Stony Brook University radiology researchers Jacob L. Houghton and Vilma I.J. Jallinoja developed a new technology that overcomes these hurdles to more widespread use of radionuclide therapy. The platform involves using a small molecule that is labeled with a therapeutic radionuclide known as a radioligand, along with a modified monoclonal antibody — such as those used in immunotherapies to target cancer cells — in a two-step process. The platform enabled them to use the specificity of monoclonal antibodies to target cancer and take advantage of a small molecule radioligand in a manner that retains the efficacy of the therapy while substantially improving the safety through a reduction in radiation toxicity.

Houghton, an assistant professor in the Department Radiology in the Renaissance School of Medicine (RSOM) and a researcher in the Stony Brook Cancer Center, conducts research on targeted radionuclide therapy for diagnosing and treating cancer. He will continue to collaborate with scientists at Perspective Therapeutics as they further develop the technology. Jallinoja is no longer at Stony Brook.

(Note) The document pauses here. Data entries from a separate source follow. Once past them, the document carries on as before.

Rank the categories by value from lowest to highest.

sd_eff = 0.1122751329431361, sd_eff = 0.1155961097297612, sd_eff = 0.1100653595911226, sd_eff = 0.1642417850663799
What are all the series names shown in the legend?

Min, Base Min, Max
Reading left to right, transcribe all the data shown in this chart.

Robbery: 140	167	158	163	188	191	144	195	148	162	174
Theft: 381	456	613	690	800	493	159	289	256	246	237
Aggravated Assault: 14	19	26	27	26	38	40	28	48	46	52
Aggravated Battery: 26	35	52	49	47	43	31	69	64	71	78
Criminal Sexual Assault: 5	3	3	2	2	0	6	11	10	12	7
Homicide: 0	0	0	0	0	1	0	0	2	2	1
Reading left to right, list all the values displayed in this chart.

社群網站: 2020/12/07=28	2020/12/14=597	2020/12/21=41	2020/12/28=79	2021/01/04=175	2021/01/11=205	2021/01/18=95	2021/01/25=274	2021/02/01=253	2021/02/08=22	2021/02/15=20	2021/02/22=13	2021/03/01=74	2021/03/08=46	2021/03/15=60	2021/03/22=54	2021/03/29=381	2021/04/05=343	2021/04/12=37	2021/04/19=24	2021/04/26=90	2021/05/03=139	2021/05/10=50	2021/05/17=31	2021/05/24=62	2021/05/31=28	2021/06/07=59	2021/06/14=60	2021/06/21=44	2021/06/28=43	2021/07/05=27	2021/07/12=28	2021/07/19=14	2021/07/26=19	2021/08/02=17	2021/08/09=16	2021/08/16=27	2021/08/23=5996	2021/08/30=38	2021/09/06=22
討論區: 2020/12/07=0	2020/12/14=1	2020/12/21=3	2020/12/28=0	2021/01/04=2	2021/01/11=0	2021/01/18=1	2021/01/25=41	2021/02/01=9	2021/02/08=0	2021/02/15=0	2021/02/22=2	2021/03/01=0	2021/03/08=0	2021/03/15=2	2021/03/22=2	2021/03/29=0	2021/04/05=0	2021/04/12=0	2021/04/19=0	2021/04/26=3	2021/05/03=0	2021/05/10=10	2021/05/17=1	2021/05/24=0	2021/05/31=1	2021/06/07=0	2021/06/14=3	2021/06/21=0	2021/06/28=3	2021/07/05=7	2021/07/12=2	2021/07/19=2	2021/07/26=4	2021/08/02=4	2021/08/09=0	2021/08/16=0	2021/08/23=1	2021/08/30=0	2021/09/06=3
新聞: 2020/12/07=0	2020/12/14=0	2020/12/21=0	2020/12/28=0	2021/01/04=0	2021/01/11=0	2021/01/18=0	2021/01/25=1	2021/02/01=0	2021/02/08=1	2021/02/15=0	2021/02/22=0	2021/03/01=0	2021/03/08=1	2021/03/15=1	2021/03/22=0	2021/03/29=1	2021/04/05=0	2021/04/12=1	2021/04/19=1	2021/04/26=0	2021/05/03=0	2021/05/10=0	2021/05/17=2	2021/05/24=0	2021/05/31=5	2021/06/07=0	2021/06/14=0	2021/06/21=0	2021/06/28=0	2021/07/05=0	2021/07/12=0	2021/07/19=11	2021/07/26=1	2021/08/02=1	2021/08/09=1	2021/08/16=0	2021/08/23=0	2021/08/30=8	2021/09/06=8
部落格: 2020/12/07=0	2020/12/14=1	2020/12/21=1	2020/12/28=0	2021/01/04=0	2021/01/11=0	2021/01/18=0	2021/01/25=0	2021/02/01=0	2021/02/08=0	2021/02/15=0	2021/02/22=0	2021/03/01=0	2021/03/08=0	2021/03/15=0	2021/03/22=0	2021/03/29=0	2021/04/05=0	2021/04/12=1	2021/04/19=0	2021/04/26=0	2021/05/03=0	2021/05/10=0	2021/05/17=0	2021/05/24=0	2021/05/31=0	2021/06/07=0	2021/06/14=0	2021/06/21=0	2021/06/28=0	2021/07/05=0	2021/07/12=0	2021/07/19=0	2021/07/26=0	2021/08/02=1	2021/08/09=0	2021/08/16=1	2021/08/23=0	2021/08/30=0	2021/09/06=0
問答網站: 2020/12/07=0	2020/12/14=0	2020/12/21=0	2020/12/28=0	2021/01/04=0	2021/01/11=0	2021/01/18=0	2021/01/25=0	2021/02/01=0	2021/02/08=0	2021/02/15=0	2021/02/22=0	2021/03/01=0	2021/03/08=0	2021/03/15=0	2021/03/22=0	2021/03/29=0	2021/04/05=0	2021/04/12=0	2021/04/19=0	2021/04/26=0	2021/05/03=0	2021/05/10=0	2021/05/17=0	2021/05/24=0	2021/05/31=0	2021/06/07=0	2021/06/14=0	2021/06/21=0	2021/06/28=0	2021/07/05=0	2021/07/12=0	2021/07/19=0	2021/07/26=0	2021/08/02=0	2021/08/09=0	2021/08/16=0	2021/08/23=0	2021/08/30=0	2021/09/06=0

“Our technology allows the use of such molecules for imaging and therapy while abrogating the concerns of radiation toxicity by using a pre-targeting technique which enables us to ‘label’ the biological molecule after it has been delivered to the target tissue and cleared from peripheral tissues,” explains Houghton.

Specifically, the pre-targeting radionuclide approach involves these steps: an antibody that has been modified to include an artificial binding group is administered to target to the tumor; then,  the radioligand carries the radionuclide to the tumor which binds specifically to the artificial binding group on the antibody. The radioligand rapidly accumulates in the tumor via this highly specific interaction, and the unbound radioligand clears the body quickly. This process allows for optimal delivery of the radioactivity to the tumor, with little interaction with healthy tissue and organs.

This method differs from traditional approaches to targeted radionuclide therapy that directly attaches the radioactive payload to the targeting antibody, which can take days to accumulate in the tumor, leading to increased exposure to healthy tissues.

“By embracing a strategy that leverages the precision of monoclonal antibodies and the versatility of small molecules, Perspective is poised to redefine the landscape of radiation therapy,” says Perspective Therapeutics CEO Thijs Spoor. “One of our core missions as a company is to deliver safe and effective radiotherapies to patients.”

The team at Stony Brook University’s Intellectual Property Partners (IPP) worked to create the license with Perspective and develop a partnership to bridge new radiopharmaceutical technologies into eventual diagnostics and treatments.

“We are excited to partner with Perspective Therapeutics to advance this novel CB7-Adma pre-targeting platform toward clinical use. The combination of Perspective’s propriety radionuclide chelators and our pre-targeting platform has the potential to significantly improve clinical outcomes in a variety of cancer indications,” says Sean Boykevisch, director of the IPP. “This partnership is a great example of how IPP works with Stony Brook inventors, helping them bridge their innovations with societal benefit in collaboration with industry partners.”

Perspective Therapeutics is a radiopharmaceutical development company that is pioneering the delivery of powerful radiation specifically to cancer cells via specialized targeting peptides. The company is also developing complementary imaging diagnostics that incorporate the same targeting peptides. This “theranostic” approach is designed to see the specific tumor and then treat it to potentially improve efficacy and minimize toxicity associated with cancer treatments.